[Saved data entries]
===============
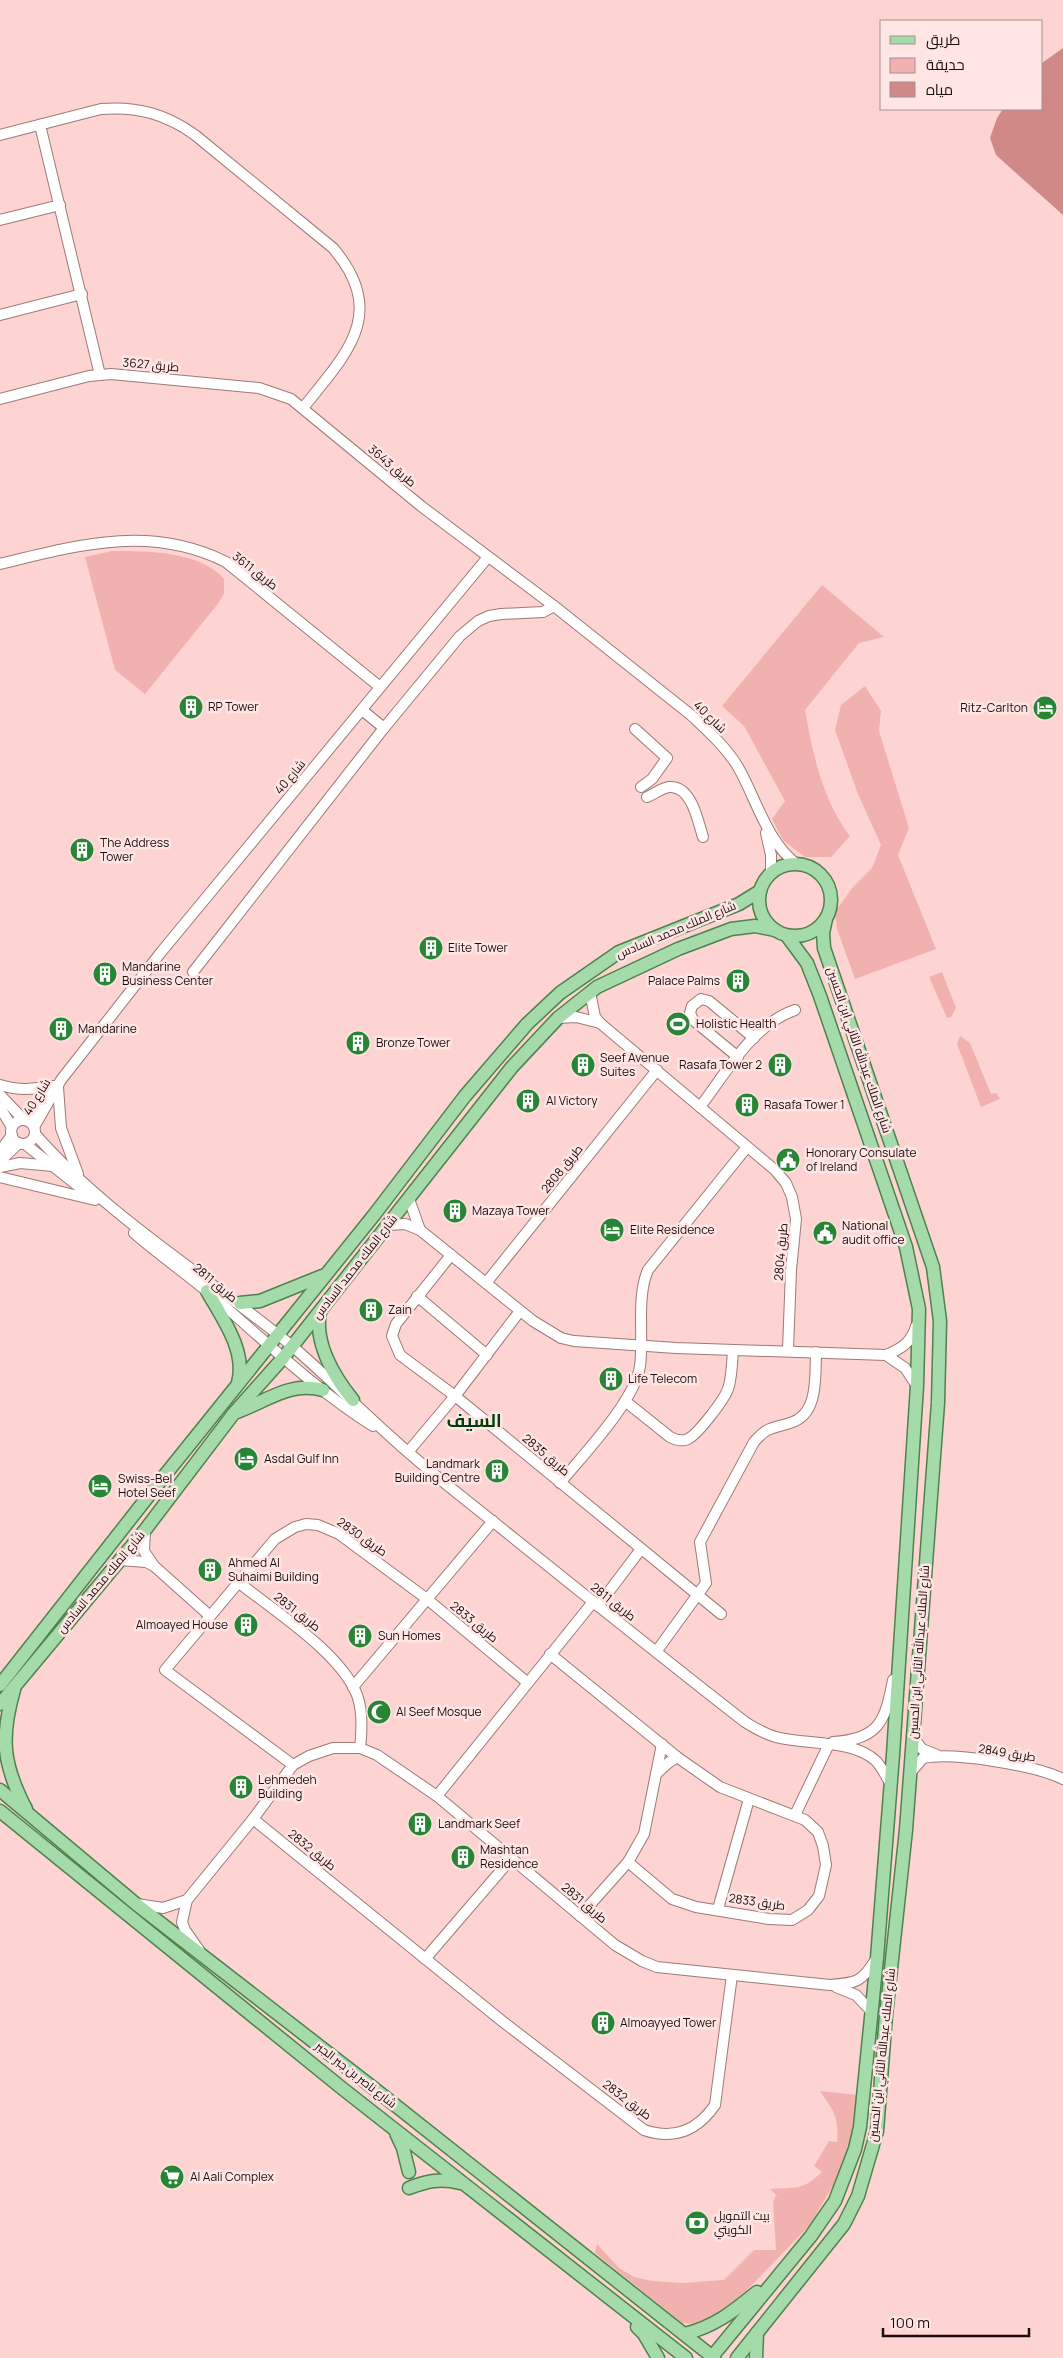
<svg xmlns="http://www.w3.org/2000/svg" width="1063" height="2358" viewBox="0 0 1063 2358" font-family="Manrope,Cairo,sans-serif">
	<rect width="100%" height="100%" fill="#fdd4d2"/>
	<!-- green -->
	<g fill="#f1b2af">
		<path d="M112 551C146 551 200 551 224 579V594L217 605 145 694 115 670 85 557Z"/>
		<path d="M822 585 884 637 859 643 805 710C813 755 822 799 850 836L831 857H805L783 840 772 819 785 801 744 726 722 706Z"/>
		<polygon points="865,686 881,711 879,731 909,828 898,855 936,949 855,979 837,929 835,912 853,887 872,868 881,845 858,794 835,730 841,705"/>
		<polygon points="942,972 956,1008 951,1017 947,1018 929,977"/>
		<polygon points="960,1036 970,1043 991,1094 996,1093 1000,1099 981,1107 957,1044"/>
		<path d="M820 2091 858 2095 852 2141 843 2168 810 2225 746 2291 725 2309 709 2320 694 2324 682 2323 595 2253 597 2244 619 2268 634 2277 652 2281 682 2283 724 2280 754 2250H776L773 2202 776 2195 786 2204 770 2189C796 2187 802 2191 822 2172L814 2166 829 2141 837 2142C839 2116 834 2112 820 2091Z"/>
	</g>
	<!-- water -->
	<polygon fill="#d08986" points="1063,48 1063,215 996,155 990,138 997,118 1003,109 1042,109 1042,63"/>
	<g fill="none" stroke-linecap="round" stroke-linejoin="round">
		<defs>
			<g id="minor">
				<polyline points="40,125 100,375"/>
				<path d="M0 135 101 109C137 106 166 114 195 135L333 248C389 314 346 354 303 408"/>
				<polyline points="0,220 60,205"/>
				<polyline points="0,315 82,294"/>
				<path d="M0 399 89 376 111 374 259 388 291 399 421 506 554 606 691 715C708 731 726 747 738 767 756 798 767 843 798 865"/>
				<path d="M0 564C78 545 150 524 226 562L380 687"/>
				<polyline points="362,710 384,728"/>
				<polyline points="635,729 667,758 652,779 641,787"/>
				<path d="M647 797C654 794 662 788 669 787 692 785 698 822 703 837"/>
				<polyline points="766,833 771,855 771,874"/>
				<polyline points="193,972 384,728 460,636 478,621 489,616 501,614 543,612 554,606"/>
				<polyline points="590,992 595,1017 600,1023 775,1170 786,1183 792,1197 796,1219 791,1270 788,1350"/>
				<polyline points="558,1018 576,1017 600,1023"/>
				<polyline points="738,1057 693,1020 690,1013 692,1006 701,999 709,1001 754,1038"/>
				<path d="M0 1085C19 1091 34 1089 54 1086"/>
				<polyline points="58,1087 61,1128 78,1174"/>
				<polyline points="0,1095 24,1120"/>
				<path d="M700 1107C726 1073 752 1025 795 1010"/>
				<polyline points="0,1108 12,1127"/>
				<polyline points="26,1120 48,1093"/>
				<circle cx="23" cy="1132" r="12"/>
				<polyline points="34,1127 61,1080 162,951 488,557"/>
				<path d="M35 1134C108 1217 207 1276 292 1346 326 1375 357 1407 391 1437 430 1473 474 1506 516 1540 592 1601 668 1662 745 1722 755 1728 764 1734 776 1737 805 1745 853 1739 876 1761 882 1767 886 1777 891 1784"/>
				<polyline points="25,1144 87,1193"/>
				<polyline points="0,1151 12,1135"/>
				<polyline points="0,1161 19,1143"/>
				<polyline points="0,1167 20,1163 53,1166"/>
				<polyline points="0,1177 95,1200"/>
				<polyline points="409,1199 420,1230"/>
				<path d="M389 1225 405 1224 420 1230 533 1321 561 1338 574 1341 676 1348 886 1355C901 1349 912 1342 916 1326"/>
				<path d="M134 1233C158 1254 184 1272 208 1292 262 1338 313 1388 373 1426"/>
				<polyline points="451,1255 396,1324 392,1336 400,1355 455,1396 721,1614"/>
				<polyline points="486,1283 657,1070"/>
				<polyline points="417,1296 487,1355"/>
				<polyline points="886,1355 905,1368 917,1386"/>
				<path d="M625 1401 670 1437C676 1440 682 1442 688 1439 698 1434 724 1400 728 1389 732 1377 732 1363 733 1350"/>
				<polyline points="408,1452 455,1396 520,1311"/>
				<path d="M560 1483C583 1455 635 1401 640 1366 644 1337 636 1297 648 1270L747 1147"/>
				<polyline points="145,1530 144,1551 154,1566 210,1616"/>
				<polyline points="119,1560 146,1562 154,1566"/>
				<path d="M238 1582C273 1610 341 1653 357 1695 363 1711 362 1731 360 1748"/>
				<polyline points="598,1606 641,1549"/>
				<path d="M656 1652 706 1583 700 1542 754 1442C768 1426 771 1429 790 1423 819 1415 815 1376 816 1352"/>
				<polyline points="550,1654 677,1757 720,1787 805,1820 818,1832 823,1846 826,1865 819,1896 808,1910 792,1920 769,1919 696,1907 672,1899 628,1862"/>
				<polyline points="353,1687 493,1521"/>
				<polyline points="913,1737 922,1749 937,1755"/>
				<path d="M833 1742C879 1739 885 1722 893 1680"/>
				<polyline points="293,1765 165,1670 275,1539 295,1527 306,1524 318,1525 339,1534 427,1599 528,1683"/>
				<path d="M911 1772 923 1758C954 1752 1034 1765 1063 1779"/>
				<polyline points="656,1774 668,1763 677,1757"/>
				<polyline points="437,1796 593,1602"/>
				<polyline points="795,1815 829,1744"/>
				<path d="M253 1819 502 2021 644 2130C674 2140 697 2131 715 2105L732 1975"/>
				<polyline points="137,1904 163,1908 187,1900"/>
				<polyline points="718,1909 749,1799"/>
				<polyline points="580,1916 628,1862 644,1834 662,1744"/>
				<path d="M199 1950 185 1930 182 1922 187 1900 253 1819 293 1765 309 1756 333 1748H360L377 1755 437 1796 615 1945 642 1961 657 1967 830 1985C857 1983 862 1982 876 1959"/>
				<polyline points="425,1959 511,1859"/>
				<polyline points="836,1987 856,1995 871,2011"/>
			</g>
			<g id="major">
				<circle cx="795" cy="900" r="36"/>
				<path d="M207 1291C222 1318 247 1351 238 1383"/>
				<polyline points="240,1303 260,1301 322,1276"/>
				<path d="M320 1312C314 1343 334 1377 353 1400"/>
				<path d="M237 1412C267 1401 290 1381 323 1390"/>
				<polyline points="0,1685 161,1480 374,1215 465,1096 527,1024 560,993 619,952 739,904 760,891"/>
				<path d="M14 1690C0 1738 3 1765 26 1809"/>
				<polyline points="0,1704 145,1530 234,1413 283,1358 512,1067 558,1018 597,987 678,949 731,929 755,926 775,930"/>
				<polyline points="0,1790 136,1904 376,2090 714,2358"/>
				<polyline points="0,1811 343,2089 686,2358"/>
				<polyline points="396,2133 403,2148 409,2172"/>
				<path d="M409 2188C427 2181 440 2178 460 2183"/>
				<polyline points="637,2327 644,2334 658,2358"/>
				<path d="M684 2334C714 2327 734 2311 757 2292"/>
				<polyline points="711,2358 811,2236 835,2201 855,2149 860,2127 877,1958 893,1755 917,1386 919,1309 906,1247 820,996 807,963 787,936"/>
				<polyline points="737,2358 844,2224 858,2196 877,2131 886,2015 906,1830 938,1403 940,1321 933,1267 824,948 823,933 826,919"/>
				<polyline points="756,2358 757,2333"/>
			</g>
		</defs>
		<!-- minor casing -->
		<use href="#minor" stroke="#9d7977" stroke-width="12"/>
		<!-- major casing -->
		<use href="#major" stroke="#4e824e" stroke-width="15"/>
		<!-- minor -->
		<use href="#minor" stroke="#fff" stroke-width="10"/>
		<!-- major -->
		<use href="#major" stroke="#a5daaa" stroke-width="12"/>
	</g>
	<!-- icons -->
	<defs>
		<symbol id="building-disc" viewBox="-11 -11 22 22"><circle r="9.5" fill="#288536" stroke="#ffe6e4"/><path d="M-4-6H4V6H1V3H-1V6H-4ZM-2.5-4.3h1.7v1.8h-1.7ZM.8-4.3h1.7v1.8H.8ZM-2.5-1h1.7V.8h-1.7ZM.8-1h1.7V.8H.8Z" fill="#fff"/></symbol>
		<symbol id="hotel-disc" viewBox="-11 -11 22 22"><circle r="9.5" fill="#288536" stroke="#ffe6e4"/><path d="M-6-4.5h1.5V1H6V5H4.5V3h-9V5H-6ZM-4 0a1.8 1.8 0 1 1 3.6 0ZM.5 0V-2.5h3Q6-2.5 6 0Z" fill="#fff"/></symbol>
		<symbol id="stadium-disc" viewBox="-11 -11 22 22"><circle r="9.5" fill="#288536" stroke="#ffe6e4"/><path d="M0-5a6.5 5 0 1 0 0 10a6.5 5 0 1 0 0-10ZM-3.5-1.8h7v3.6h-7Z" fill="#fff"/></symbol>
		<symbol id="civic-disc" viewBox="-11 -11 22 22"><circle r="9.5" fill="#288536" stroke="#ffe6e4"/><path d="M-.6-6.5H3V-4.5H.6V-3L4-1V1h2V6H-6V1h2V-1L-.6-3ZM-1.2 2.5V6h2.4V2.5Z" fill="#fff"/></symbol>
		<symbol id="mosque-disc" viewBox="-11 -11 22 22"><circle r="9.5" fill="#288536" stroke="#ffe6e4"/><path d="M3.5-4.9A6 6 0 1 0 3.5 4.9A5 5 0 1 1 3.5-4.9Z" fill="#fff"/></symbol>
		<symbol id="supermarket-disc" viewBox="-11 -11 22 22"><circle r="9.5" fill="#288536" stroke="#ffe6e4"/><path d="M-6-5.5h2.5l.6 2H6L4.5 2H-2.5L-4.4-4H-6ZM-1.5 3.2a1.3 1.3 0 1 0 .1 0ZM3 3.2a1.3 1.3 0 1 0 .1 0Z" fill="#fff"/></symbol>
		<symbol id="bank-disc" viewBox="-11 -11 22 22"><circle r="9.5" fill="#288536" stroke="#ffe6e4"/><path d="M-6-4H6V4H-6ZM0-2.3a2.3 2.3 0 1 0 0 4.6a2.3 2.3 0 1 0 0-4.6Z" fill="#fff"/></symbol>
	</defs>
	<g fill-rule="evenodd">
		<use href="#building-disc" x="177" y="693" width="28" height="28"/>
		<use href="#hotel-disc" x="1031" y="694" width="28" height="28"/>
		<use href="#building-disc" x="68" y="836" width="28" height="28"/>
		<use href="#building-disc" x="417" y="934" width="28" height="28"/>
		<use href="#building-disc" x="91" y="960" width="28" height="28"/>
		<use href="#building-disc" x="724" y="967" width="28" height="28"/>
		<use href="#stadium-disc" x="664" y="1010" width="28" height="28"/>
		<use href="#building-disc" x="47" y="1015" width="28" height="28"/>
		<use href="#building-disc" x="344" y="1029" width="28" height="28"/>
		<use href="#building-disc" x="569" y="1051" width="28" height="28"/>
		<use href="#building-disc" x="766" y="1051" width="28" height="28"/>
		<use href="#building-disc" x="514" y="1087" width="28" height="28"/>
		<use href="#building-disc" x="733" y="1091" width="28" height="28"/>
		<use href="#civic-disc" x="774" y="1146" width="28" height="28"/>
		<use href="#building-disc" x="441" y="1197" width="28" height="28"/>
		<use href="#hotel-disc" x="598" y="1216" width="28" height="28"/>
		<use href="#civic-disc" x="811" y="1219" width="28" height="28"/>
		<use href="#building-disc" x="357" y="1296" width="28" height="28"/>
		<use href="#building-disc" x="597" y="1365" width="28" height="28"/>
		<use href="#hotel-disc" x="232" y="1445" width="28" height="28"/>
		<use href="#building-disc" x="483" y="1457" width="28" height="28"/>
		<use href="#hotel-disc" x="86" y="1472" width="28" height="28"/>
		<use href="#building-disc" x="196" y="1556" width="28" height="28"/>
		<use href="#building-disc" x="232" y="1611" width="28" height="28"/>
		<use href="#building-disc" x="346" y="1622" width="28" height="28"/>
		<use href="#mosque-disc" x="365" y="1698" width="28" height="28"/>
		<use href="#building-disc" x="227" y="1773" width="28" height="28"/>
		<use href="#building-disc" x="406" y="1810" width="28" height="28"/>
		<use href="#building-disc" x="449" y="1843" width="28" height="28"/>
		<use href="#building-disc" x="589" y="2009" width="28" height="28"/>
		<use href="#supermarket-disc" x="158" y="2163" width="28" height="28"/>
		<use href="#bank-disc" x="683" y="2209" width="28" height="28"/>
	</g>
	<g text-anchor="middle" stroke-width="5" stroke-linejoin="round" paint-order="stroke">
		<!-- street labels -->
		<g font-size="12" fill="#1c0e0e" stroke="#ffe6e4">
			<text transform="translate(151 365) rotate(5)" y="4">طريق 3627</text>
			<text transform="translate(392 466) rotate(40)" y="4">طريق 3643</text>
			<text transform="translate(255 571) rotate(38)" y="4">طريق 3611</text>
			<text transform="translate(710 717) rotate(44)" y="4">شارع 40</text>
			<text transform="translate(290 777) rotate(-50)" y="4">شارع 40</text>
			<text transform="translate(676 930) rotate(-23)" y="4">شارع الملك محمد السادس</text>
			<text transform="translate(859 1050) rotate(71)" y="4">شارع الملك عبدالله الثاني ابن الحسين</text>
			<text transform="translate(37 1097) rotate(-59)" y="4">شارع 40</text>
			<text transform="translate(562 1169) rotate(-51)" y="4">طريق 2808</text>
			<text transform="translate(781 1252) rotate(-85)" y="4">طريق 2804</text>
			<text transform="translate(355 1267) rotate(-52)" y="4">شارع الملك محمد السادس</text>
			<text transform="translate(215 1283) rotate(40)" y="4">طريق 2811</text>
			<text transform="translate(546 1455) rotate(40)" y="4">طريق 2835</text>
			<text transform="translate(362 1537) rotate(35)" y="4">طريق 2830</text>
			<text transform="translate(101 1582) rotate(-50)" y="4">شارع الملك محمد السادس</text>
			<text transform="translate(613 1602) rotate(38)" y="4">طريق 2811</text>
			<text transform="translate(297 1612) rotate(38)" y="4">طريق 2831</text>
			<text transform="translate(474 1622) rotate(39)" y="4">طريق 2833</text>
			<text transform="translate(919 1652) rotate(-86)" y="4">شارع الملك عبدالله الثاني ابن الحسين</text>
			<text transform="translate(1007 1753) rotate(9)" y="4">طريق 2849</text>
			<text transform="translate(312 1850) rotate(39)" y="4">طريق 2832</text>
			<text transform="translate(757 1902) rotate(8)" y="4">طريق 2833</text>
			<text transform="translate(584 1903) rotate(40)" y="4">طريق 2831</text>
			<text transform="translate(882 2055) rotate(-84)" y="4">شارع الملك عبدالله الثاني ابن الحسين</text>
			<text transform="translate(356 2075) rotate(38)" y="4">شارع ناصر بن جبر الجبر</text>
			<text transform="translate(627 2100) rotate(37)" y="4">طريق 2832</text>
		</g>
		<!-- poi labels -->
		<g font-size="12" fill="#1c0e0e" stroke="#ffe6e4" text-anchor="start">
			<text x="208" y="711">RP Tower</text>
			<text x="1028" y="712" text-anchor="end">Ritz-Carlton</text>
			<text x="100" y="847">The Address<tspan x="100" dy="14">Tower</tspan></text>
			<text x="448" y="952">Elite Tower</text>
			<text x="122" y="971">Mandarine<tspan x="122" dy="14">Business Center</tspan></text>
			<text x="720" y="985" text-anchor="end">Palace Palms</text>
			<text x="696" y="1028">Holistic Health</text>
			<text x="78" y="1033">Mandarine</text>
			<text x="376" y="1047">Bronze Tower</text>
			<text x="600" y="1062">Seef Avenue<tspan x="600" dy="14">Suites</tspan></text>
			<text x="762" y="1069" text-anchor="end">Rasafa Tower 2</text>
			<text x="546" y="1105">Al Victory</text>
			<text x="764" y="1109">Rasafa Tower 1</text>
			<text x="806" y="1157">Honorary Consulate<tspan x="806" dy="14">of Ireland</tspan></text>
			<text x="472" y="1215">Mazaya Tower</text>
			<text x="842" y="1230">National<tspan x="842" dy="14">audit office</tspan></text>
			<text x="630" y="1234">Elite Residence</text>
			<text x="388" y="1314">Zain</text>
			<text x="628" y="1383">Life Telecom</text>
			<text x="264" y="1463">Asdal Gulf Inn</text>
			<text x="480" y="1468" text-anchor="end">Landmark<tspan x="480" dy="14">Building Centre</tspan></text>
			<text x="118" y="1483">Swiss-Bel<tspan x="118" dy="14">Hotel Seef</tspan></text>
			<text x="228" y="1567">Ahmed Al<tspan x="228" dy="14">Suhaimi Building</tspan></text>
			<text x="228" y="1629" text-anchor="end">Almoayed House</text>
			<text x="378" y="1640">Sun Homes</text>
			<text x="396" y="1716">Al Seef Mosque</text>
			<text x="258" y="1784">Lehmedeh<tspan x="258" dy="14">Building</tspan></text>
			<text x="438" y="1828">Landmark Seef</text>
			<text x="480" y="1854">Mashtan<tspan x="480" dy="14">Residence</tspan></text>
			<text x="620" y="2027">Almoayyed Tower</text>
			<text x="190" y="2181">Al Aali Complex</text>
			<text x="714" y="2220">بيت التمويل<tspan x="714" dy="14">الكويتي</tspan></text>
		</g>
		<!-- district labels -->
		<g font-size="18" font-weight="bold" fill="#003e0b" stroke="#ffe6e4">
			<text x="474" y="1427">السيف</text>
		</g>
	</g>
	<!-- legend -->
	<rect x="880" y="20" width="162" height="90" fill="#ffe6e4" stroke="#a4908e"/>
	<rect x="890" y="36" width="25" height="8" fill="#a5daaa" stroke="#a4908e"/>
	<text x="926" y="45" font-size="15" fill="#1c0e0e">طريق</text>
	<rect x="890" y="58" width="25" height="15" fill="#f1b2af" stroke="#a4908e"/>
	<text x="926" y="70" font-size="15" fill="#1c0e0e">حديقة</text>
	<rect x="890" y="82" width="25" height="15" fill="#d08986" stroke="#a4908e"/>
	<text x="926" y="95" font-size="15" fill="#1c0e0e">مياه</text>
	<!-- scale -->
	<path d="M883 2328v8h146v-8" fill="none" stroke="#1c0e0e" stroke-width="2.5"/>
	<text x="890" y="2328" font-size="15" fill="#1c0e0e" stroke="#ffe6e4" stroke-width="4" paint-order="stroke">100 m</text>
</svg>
===============
** Exercise details **
Using the records above, report each line that contains the word "round" by copying it.

** Result **
	<g fill="none" stroke-linecap="round" stroke-linejoin="round">
	<g text-anchor="middle" stroke-width="5" stroke-linejoin="round" paint-order="stroke">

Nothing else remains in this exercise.